*EXERCISE DIRECTIONS*:
Reproduce the line containing "-214,6 +214,7 @@" and every line after it through the end of the records. Include nothing else.

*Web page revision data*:
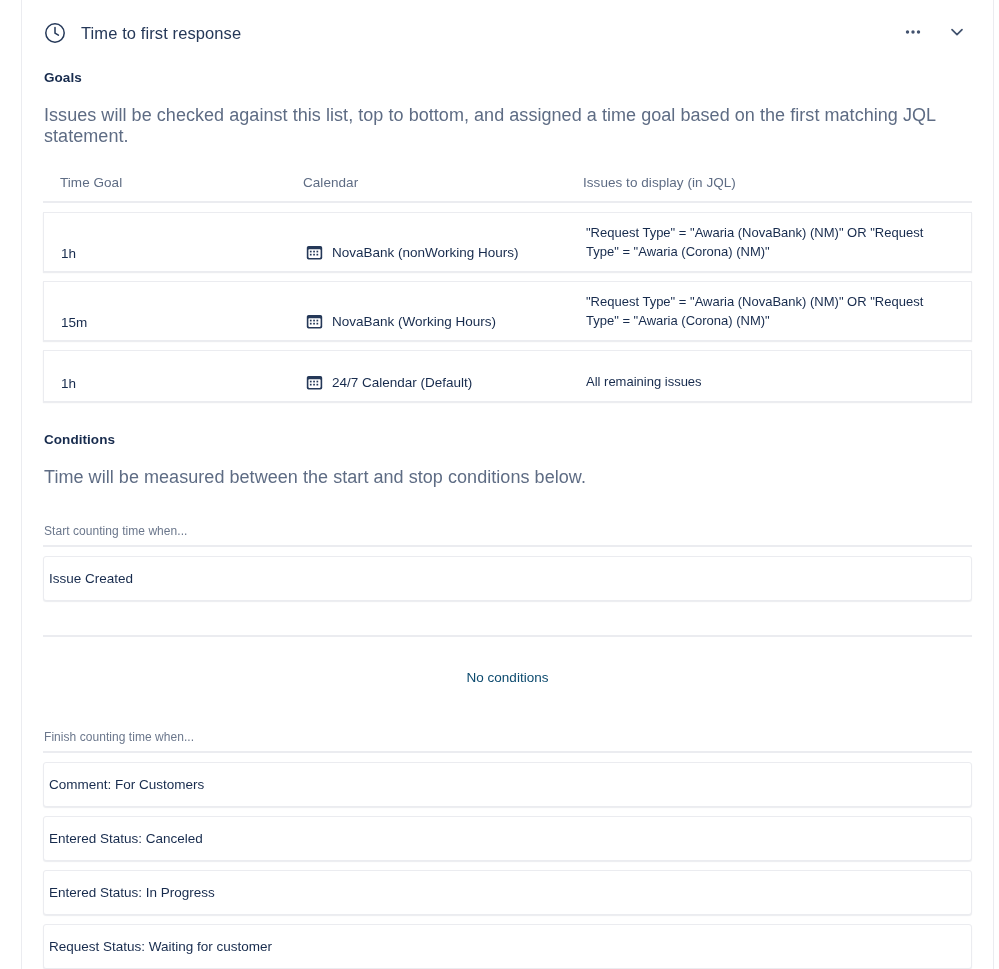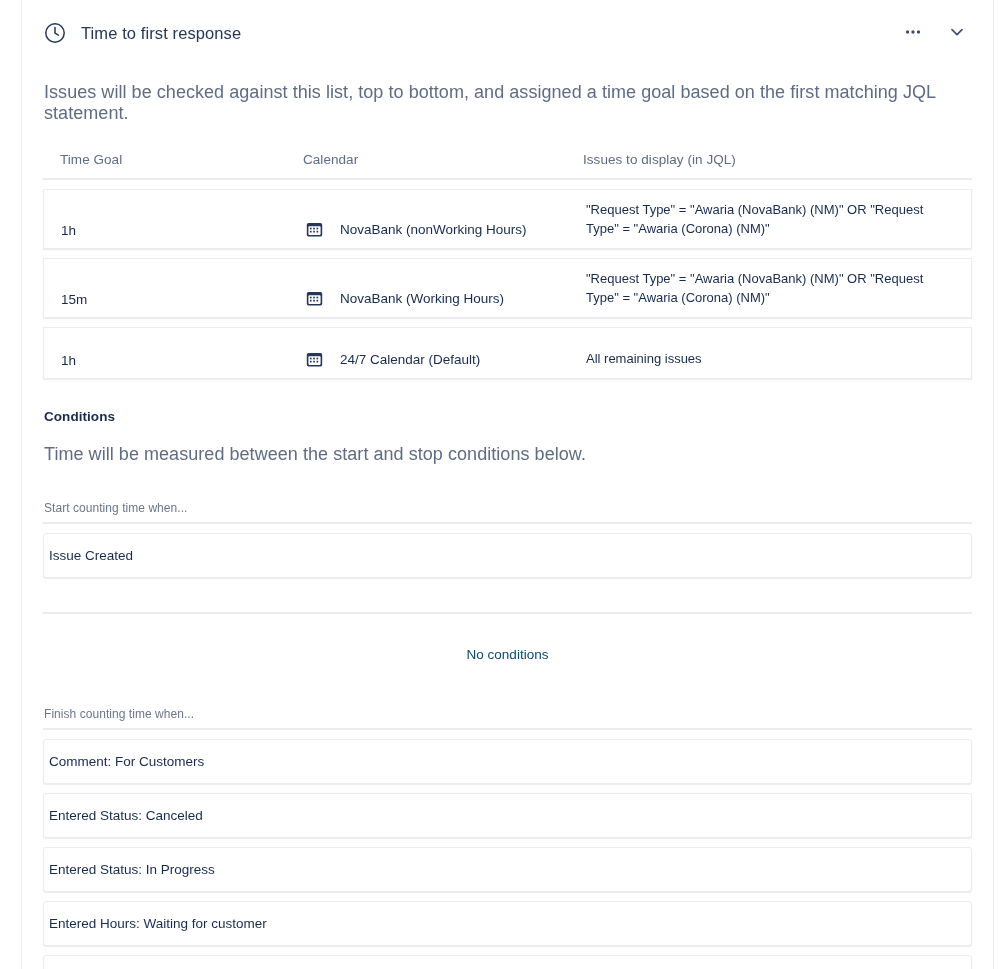--- a/index.html
+++ b/index.html
@@ -214,6 +214,7 @@
     </div>
 
     <div>
+      <div class="section-heading">Goals</div>
       <div class="section-desc">Issues will be checked against this list, top to bottom, and assigned a time goal based on the first matching JQL statement.</div>
 
       <div class="goals-table">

*WORKED SOLUTION*:
@@ -214,6 +214,7 @@
     </div>
 
     <div>
+      <div class="section-heading">Goals</div>
       <div class="section-desc">Issues will be checked against this list, top to bottom, and assigned a time goal based on the first matching JQL statement.</div>
 
       <div class="goals-table">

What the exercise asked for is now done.